Cosmo-Modernism and the Other Theatre

Indian-language theatre of the second half of the twentieth century contains the largest clustering of “modernist” as well as “postcolonial” drama outside the circuits of Euro-American textuality and performance, but the qualities that define it as a notable formation also contribute to its virtual exclusion from discussions of postcolonial and global modernisms. By the late 1990s theatre studies in the West had begun to challenge the arbitrary exclusion of drama from standard accounts of modernism, and since then scholars have employed topoi such as primitivism, disease, and antitheatricality, or categories such as popular culture and visual culture, to create suggestive conceptual frameworks for the interpretation of Western drama as modernist text and performance. The problem of modernist literature and theatre in non-European languages is more intractable. The conjuncture of modernist and postcolonial studies in the Western academy has established the centrality of modernism to postcolonial writing, but much of the consequent attention has been focused on the products of global English, especially prose fiction. The forms of multilingual literacy that are constitutive of postclassical culture in India, and the versatile role of English as the language both of original composition and translation, have been either bypassed altogether, or subsumed under questionable theories of “vernacular modernism,” “vernacular cosmopolitanism,” and binaristic centre-periphery relations. Connecting these issues of language and genre to the broader problem of theorizing non-Western modernisms, and approaching English as both a Western and an Indian language, Cosmo-Modernism and the Other Theatre considers modern Indian theatre as a significant field of geomodernist representation anchored in the principles of inter-generational rupture, authorial self-fashioning, aesthetic autonomy, anticommercialism, omnitemporality, and the modernity of tradition.

Selected Publications

  • Dharwadker, A., and Dharwadker, V., One Day in the Season of Rain (translation from Hindi of Mohan Rakesh’s play Ashadh ka ek din, with Introduction, Afterword, and Notes), Penguin Modern Classics, 2015.
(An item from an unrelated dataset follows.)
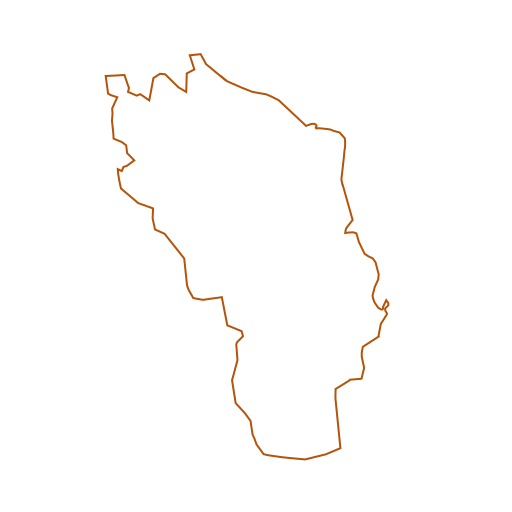 outline of Razih, Sa`dah, Yemen, rotated 351°
{"feature_id": "15242507B22437016360372", "entity_name": "Razih", "entity_type": "district", "adm_level": 2, "iso_a3": "YEM", "parent_name": "Yemen", "parent_adm1": "Sa`dah", "projection": "natural_earth1", "projection_center": [43.257, 16.923], "detail": "fine", "context": "isolated", "style": "outline", "palette": "amber", "viewbox_px": 512, "rotation_deg": 351, "n_neighbors": 0, "source": "geoboundaries", "source_scale": "gbopen_adm2", "svg_char_len": 2305}
<svg xmlns="http://www.w3.org/2000/svg" viewBox="0 0 512 512"><g transform="rotate(351 256 256)"><path d="M251.4,75.0L251.5,75.5L236.7,58.7L232.9,48.0L222.0,47.4L224.3,62.1L216.2,64.8L213.1,81.1L212.7,83.0L205.8,77.3L194.7,62.3L189.6,61.0L189.1,61.3L182.5,64.2L177.0,79.8L174.9,85.6L167.1,78.1L163.2,78.9L155.3,73.9L156.8,70.1L156.1,66.5L154.4,56.7L151.3,56.3L147.7,56.0L144.0,55.6L139.3,55.1L135.7,54.7L135.3,72.5L137.6,74.3L143.8,77.5L137.0,87.8L136.5,93.4L135.2,98.5L134.9,99.7L134.3,112.1L133.7,117.8L141.5,122.6L145.1,126.4L144.8,134.2L150.7,142.5L142.5,146.8L139.0,147.3L136.7,151.1L133.1,148.6L132.7,153.5L132.8,161.5L133.2,168.2L140.8,177.0L147.9,185.3L161.8,192.9L159.8,202.5L159.9,205.1L160.4,214.0L162.4,215.3L163.0,215.7L164.1,216.4L169.1,219.7L169.4,220.2L169.6,220.4L170.0,221.2L184.7,247.2L183.3,274.3L184.1,278.7L187.5,287.8L196.7,291.0L215.8,291.3L216.8,320.0L230.0,328.0L230.6,333.2L223.8,338.2L222.7,340.2L221.4,356.0L212.9,375.0L212.9,398.1L220.5,409.6L224.8,418.0L224.7,429.3L224.7,431.7L225.8,435.7L227.1,442.3L232.5,452.9L237.2,454.8L249.9,458.7L256.2,460.4L272.6,464.6L293.9,462.8L309.3,459.0L312.2,408.9L313.8,399.8L328.4,393.7L329.4,392.9L341.0,393.7L345.3,383.4L344.7,372.4L345.3,368.1L347.3,362.4L364.6,354.7L364.5,354.2L368.6,342.7L375.8,334.5L376.3,333.6L376.2,332.7L375.1,330.2L375.3,328.3L375.9,327.5L378.0,326.2L379.1,325.0L379.3,323.2L377.7,320.0L373.7,325.9L373.2,327.9L372.5,328.6L371.2,328.4L368.5,326.1L365.8,320.3L365.0,316.4L364.9,313.3L368.5,305.1L373.0,298.3L374.3,293.5L373.1,281.1L371.0,276.7L366.7,273.7L363.6,270.8L359.8,258.2L358.7,249.3L355.7,247.8L350.8,247.3L347.7,247.2L348.8,243.9L349.9,242.2L357.1,235.5L357.0,234.9L356.9,234.3L356.4,229.7L355.3,220.6L354.4,213.0L352.8,199.5L352.6,199.5L352.5,197.9L352.3,193.8L358.4,171.6L358.8,170.0L359.8,166.0L360.3,164.5L361.2,161.4L361.9,157.0L362.1,153.7L360.8,151.5L359.4,149.5L357.9,147.1L351.9,144.4L350.2,143.2L347.2,142.0L338.1,139.6L336.4,139.6L335.4,139.4L335.1,138.8L335.2,138.1L335.8,137.9L336.2,137.0L336.0,136.0L334.9,135.0L334.1,134.5L331.5,134.2L325.7,135.3L323.1,131.7L322.3,130.8L307.3,111.5L302.8,105.7L296.3,101.0L291.4,97.9L284.3,95.5L277.9,93.2L276.4,92.3L269.6,88.3L268.2,87.5L255.0,79.0L254.3,78.3L254.2,78.1L252.6,76.4L251.4,75.0Z" fill="none" stroke="#b45309" stroke-width="2"/></g></svg>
  • Dharwadker, A., “Modern Indian Theatre,” forthcoming in The Routledge Handbook of Asian Theatre, ed. Siyuan Liu, London: Routledge, 2016.
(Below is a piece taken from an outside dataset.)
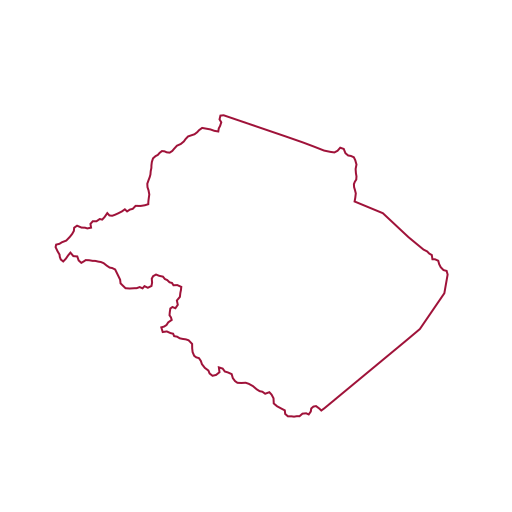 outline of Piritiba, Bahia, Brazil, rotated 204°
{"feature_id": "56859067B29838999059805", "entity_name": "Piritiba", "entity_type": "district", "adm_level": 2, "iso_a3": "BRA", "parent_name": "Brazil", "parent_adm1": "Bahia", "projection": "albers", "projection_center": [-40.538, -11.695], "detail": "fine", "context": "isolated", "style": "outline", "palette": "rose", "viewbox_px": 512, "rotation_deg": 204, "n_neighbors": 0, "source": "geoboundaries", "source_scale": "gbopen_adm2", "svg_char_len": 3177}
<svg xmlns="http://www.w3.org/2000/svg" viewBox="0 0 512 512"><g transform="rotate(204 256 256)"><path d="M155.9,124.7L153.5,126.3L151.1,127.3L149.4,130.9L146.2,132.7L143.4,132.7L142.7,136.2L143.5,139.2L142.3,141.8L140.1,143.3L136.2,142.4L133.5,141.4L131.6,144.7L83.8,241.1L76.6,255.9L68.8,298.6L73.4,317.0L75.8,319.9L79.0,319.4L82.7,320.9L85.4,323.1L87.6,325.8L91.1,325.8L93.5,324.8L95.8,328.4L98.8,328.7L101.5,329.8L105.6,330.0L124.3,335.2L157.5,346.7L188.1,345.9L189.0,349.6L190.3,353.8L192.5,356.6L194.4,358.8L195.8,361.5L195.9,364.1L195.5,366.6L196.6,369.6L198.4,372.3L200.4,376.0L201.4,380.4L204.3,383.9L206.8,386.0L210.0,386.0L212.7,385.3L216.1,386.3L219.4,389.5L223.1,389.2L224.3,385.3L226.5,382.5L230.3,381.4L236.7,380.0L247.9,379.5L258.1,378.9L260.8,378.7L277.5,377.3L342.8,371.4L345.6,369.8L344.9,366.0L342.1,364.0L341.7,360.2L341.9,357.4L341.1,354.4L345.0,353.4L349.1,353.1L353.2,352.1L357.3,351.1L359.2,347.8L360.1,345.1L361.7,342.2L364.0,340.1L366.7,337.6L367.9,334.2L368.5,331.3L370.3,327.7L373.1,324.6L374.5,320.4L375.2,317.9L376.9,315.3L379.7,314.4L382.2,314.4L384.6,313.6L386.0,311.0L386.8,308.4L388.4,306.4L389.8,303.3L389.4,299.6L388.4,296.3L387.4,293.9L386.7,290.7L385.6,287.5L385.2,284.9L385.0,281.5L384.7,277.8L383.1,274.7L380.9,272.3L378.5,268.8L377.5,265.3L376.6,262.3L375.5,259.5L378.1,257.2L381.6,254.9L386.4,252.8L387.8,248.9L390.0,247.2L391.9,244.3L394.8,245.3L396.6,242.2L399.2,239.0L401.7,236.2L403.7,234.3L406.4,233.4L409.3,234.7L410.2,229.9L411.3,226.7L413.8,226.2L415.9,222.8L419.2,221.4L420.3,218.0L418.2,214.8L421.3,212.6L423.8,212.3L426.9,211.0L431.8,210.9L433.6,207.9L432.6,204.8L432.9,201.5L433.8,197.9L435.6,192.9L438.9,189.6L440.5,187.2L443.2,185.1L442.7,182.6L439.2,179.6L436.1,177.4L434.8,175.3L432.9,173.4L429.9,172.6L428.6,176.2L427.9,180.0L426.9,183.6L422.8,181.6L419.1,182.9L416.2,179.8L412.8,178.7L411.2,180.9L409.9,183.0L406.6,184.3L403.3,185.1L400.7,186.2L397.9,186.7L395.3,187.4L392.3,187.5L388.5,186.5L385.0,185.9L382.5,186.5L379.2,186.4L376.8,184.4L373.7,181.8L370.5,179.1L368.6,175.9L365.7,174.8L362.1,173.5L358.2,174.9L354.2,177.0L351.9,178.1L349.6,180.3L346.5,180.3L345.6,183.1L341.9,183.0L339.3,186.1L340.1,189.4L342.0,192.9L341.8,195.7L339.8,198.4L336.5,198.5L332.6,199.3L329.9,197.9L327.3,197.9L324.3,196.8L321.8,197.2L319.5,195.7L316.1,197.4L311.7,197.4L310.7,194.3L310.1,191.5L308.9,187.7L310.2,183.2L307.6,179.6L308.4,175.5L311.6,175.4L312.9,173.2L311.9,169.6L310.9,166.7L308.7,165.3L307.0,163.3L309.2,159.7L309.7,156.5L311.3,154.1L313.5,152.3L310.3,148.6L306.8,150.8L302.7,150.8L300.1,151.3L298.2,149.5L295.3,150.2L292.2,149.8L289.3,150.4L286.2,151.3L283.3,151.6L278.6,149.7L276.7,145.6L274.8,142.4L271.9,139.7L269.4,139.1L266.6,139.5L263.7,137.7L261.4,135.2L257.3,133.0L252.9,132.0L250.6,129.8L247.0,128.9L244.1,131.1L242.1,135.0L244.6,139.1L240.7,139.6L237.5,137.8L234.4,138.2L230.2,138.2L227.5,135.0L224.3,133.2L221.4,132.6L217.8,134.0L213.9,136.0L210.6,136.3L205.9,135.9L201.2,134.5L197.7,134.0L195.0,134.6L191.6,133.9L188.4,137.0L185.4,135.7L182.1,133.1L179.8,128.5L175.7,127.3L170.4,126.9L166.9,126.7L165.1,123.6L161.6,122.5L158.6,123.9L155.9,124.7Z" fill="none" stroke="#9f1239" stroke-width="2"/></g></svg>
  • Dharwadker, A., “Modernism, ‘Tradition,’ and History in the Postcolony: Vijay Tendulkar’s Ghashiram kotwal (1972),” Theatre Journal 65 (December 2013): 467-87.
  • Dharwadker, A., “Mohan Rakesh, Modernism, and the Postcolonial Present,” South Central Review 25. 1 (Spring 2008): 136-62.
  • Dharwadker, A., Theatres of Independence: Drama, Theory, and Urban Performance in India Since 1947, Iowa City: University of Iowa Press, 2005; New Delhi: Oxford University Press, 2006.